Fighting childhood obesity Junior biology major Raissa Sorgho interned with Geisinger's Community Affairs department, developing surveys for regional school districts and building connections with school nurses to help schools better combat childhood obesity, a significant health issue facing residents in the area.
"This is exactly the kind of work I want to be doing," said Sorgho. "It's great practice for me — seeing how you can start a program from the basics."
Professional preparation The other four students involved in internships through Sociology of Medicine are:
Victor Gonzalez, Volunteers in Medicine Free Clinic in Mifflinville, Pa. — Looked at the factors that make the clinic a success and those that hinder staff from delivering the services that clients need.

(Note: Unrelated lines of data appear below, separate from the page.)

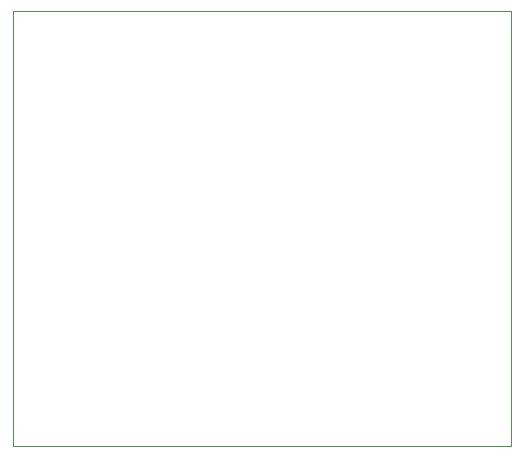
<source format=gbr>
%TF.GenerationSoftware,KiCad,Pcbnew,(5.1.6-0-10_14)*%
%TF.CreationDate,2020-07-08T18:10:58+02:00*%
%TF.ProjectId,driver-board,64726976-6572-42d6-926f-6172642e6b69,rev?*%
%TF.SameCoordinates,Original*%
%TF.FileFunction,Profile,NP*%
%FSLAX46Y46*%
G04 Gerber Fmt 4.6, Leading zero omitted, Abs format (unit mm)*
G04 Created by KiCad (PCBNEW (5.1.6-0-10_14)) date 2020-07-08 18:10:58*
%MOMM*%
%LPD*%
G01*
G04 APERTURE LIST*
%TA.AperFunction,Profile*%
%ADD10C,0.050000*%
%TD*%
G04 APERTURE END LIST*
D10*
X110200000Y-84800000D02*
X152400000Y-84800000D01*
X110200000Y-48000000D02*
X110200000Y-84800000D01*
X152400000Y-48000000D02*
X110200000Y-48000000D01*
X152400000Y-84800000D02*
X152400000Y-48000000D01*
M02*

</source>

Malyse Uwase, Bloomsburg Women's Center — Researched how age influences survivors' willingness and ability to seek out treatment in cases of domestic violence.
Kety Silva, Geisinger Wellness Initiative — Developed a survey for the usage of "self-care essentials" booklets provided by Geisinger's Wellness program to its employees to gauge whether families and employees are using the tool to decrease unnecessary hospital visits.
Gia Ciccolo, Geisinger Hispanic Initiative — Worked with Geisinger's National Cancer Institute Community Cancers Center Program in Hazleton to assess issues related to cancer in under-represented populations, which have a high mortality rate in Pennsylvania.
The students who interned at Geisinger went through the medical center's employee training program, and all students received Institutional Review Board and Health Insurance Portability and Accountability Act training, said Milofsky. Laroya also put the students through "internship boot camp" to prepare them for professional-level work in the field.
"This is a way for students to make connections," said Laroya, "but also to try to keep the workforce in the area, to have students enjoy the work, and to show businesses the strength of the college workforce."